La Voix de son maître
Jean-Pierre Jeancolas / Positif n°207 – Février 1978
Il est frappant de constater que nombre de critiques (de cinéma) de la grande presse (quotidienne) ont préféré abandonner La Voix de son maître au collègue en charge de la rubrique économique… Le film de Gérard Mordillat et Nicolas Philibert nous éloigne de ce à quoi la décennie écoulée nous a habitués: le film politique/militant, en France, est aujourd’hui un genre confortable fondé sur des documents et des interviews contradictoires que le montage affronte sans laisser de doute sur le choix de l’auteur. Le spectateur, militant ou non, est pris par la main, et conduit par une démarche plus ou moins fruste et tortueuse – pas nécessairement fruste ni tortueuse là où on voulait le conduire. «On», c’est le détenteur du pouvoir pendant le temps du film.
Pour deux raisons, La Voix de son maître échappe à ce schéma convenu. Sa matière d’abord. Nous sommes généralement habitués à considérer le cinéma comme de l’image. Or la matière majeure sur laquelle Mordillat et Philibert ont travaillé, c’est de la parole. Douze chefs d’industrie parlent. C’est leur voix, et leur voix seule, qui structure les cent minutes du film.

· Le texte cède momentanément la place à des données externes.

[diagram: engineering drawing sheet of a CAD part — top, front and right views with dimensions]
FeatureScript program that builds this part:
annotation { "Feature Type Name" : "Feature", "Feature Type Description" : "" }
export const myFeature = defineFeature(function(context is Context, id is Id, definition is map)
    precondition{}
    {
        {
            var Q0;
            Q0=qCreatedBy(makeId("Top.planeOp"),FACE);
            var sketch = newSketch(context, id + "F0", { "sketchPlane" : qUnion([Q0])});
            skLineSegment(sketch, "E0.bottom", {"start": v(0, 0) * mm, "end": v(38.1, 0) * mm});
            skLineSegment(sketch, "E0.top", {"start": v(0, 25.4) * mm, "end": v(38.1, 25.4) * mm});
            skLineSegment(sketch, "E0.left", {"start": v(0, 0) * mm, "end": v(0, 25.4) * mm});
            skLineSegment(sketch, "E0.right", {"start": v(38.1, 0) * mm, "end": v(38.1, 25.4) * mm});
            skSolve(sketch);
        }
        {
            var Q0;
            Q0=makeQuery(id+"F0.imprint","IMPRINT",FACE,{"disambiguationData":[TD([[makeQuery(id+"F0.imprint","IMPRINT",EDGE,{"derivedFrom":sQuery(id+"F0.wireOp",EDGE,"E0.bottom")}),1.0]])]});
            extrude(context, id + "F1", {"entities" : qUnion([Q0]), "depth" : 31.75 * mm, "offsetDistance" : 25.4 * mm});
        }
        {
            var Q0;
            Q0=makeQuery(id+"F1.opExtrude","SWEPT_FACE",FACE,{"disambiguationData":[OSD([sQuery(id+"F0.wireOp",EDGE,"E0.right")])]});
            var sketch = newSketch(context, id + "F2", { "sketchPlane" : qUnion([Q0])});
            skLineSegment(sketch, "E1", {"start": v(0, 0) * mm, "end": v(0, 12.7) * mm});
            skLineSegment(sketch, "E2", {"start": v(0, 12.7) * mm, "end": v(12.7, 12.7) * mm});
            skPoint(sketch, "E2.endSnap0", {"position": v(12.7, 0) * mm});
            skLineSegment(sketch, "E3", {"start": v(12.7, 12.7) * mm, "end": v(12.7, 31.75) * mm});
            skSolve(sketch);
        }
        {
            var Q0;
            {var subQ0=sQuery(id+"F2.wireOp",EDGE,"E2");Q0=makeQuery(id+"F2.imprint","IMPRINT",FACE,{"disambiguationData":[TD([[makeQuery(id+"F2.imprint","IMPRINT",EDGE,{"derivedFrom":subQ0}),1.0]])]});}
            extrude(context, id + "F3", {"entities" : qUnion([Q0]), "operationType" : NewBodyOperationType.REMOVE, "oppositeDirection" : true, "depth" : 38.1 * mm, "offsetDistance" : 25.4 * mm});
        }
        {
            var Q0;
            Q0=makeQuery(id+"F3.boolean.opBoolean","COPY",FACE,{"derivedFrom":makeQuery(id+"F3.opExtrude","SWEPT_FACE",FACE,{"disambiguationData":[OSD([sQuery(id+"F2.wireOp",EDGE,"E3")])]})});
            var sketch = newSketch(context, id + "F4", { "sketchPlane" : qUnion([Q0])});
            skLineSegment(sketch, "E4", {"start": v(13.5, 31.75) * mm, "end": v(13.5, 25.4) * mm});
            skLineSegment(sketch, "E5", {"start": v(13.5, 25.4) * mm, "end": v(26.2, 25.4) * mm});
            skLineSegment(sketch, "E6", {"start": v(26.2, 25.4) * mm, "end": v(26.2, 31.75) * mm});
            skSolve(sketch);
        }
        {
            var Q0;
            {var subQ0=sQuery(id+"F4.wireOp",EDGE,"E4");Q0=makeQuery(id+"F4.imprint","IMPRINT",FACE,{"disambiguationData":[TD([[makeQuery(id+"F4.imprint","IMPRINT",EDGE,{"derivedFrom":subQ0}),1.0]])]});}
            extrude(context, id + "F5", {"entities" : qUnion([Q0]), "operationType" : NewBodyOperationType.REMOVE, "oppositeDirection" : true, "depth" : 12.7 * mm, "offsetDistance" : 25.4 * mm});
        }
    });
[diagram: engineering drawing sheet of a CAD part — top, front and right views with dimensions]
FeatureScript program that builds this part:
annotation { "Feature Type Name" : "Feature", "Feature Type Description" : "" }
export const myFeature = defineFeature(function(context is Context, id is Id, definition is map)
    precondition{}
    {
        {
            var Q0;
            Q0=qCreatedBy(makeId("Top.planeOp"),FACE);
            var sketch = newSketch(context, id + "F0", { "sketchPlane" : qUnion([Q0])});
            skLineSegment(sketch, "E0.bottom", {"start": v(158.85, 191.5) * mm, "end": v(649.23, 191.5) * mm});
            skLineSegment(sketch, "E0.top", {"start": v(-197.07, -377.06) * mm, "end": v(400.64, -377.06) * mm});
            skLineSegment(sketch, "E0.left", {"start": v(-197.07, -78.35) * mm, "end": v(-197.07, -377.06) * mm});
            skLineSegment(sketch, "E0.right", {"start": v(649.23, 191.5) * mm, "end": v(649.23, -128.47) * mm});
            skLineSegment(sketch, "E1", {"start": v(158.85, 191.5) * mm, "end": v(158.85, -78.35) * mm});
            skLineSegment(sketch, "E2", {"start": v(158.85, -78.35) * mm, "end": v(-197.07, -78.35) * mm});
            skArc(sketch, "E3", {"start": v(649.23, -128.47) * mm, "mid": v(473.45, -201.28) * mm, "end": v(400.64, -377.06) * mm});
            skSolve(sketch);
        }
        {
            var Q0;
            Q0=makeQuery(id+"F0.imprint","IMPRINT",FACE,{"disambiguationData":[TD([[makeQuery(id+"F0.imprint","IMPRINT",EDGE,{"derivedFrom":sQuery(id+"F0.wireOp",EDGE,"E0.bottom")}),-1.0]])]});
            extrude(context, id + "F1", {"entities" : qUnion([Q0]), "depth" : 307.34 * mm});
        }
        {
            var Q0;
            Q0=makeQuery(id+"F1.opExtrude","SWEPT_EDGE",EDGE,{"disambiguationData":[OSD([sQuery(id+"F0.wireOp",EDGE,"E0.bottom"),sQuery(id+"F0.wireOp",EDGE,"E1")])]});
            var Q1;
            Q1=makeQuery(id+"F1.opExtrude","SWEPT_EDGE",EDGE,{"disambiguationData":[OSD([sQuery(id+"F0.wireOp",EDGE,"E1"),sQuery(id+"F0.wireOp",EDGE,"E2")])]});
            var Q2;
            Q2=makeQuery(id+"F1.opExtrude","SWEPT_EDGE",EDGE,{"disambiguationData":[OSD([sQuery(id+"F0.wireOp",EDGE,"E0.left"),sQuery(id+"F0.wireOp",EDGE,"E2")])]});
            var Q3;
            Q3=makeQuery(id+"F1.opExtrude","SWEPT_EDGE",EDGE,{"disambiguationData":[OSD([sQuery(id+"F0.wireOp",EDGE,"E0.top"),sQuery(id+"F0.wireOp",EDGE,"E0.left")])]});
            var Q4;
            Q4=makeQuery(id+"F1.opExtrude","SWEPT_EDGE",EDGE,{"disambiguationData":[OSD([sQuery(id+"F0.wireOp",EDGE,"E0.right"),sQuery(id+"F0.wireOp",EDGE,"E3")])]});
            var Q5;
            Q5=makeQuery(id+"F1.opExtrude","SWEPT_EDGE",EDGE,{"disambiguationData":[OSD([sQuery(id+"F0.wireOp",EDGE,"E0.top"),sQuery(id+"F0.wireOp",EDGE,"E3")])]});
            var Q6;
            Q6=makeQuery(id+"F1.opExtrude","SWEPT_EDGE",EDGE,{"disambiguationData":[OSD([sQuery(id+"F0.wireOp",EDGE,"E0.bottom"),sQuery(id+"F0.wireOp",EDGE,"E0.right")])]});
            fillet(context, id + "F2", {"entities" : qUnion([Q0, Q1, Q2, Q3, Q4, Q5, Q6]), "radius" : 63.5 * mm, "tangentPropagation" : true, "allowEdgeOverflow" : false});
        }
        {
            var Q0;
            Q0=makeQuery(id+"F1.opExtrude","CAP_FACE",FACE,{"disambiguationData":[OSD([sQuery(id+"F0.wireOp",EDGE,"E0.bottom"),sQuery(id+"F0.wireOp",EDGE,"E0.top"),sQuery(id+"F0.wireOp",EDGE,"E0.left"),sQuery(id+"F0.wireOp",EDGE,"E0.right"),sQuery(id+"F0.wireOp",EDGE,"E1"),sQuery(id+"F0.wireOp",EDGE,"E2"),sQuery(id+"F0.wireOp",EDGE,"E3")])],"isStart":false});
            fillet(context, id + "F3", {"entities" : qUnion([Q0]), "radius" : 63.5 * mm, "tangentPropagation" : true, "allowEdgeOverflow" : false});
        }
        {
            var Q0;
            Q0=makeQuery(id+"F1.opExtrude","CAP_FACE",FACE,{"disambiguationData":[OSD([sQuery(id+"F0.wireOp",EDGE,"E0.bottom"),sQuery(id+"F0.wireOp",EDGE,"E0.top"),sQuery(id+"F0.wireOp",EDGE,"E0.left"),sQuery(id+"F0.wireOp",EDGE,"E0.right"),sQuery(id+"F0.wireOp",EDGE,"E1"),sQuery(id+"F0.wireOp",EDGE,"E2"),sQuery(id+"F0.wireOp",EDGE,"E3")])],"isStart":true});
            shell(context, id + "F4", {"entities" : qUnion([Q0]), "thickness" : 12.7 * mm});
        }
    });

En d’autres termes, c’est la voix qui est la matière même de la mise en scène car il y a mise en scène. Et l’objet de cette mise en scène, c’est le discours. Chacun des douze intervenants est donné (physiquement) une fois pour toutes, campé dans un décor qui le traduit ou le trahit, mais dont il est, à chaque fois, lui même responsable (le canapé souple sur lequel Madame Gomez, P.D.G de Waterman, pose comme une Récamier, la moquette et les meubles répétant autour d’elle le sigle de sa firme). L’intervention des auteurs est du domaine de la mise en ordre des pièces éparses d’un discours que le film révèle cohérent. Le montage est ici essentiellement montage de son (encore que des plans d’usines et de travail en usine, muets, ni situés ni commentés, interviennent en contrepoint au discours patronal mais par un curieux phénomène d’échange, ce sont ces plans image qui jouent le rôle traditionnellement dévolu à un accompagnement musical…)
Ensuite, le film déroute précisément parce qu’il ne joue pas le jeu traditionnel de la polémique. Il n’est, dans le temps de sa projection, le lieu d’aucun affrontement. Les auteurs n’interviennent ni dans le champ, ni sur la bande son. Aucun contradicteur (qui pourrait être un syndicaliste, un journaliste, un ouvrier, un politique professionnel) ne vient discuter le discours des maîtres.
Ce serait une erreur de prétendre réduire l’un ou l’autre des interviewés à une petite phrase frappante ou paradoxale. Quand Jacques de Fouchier, P.D.G de Paribas et administrateur de quelques dizaines de sociétés, dit: « Je l’affirme avec force, l’entreprise ne peut vivre que dans le cadre d’une structure monarchique », il fait passer un petit frisson. Enfin un patron comme on les voudrait tous, on peut se taper sur les cuisses et le montrer du doigt. C’est trop simple: réduit à ces aphorismes, le discours devient niais et confortable.
Or il ne l’est pas. Dans le film, le discours à douze voix est largement univoque: les douze patrons mis en scène, même s’ils ne pèsent pas le même poids, même si certains sont plus traditionalistes dans leur logique de patron, parlent un langage unique. Mordillat et Philibert nous font mesurer que les patrons ne sont plus ce qu’ils étaient dans l’imagerie populiste des deux cents familles.
C’est leur cohérence, leur assurance tranquille, l’absence de toute aspérité, de toute polémique, qui dérangent et qui font le film troublant.
Il y a cependant à la fin du film une idée qui est de plasticien autant que de polémiste, et qui est une idée très forte : les images des patrons parleurs s’émiettent, se dédoublent et se multiplient sur les écrans de téléviseurs qui cheminent sur les chaînes de livraison d’un entrepôt. Les petits écrans vont porter la voix des maîtres… Le grand discours secrète une multiplicité de petits discours qui vont investir le lieu privé de chacun de nous, Bernard Darty s’enrichit en vendant la parole de ses onze inquiétants camarades.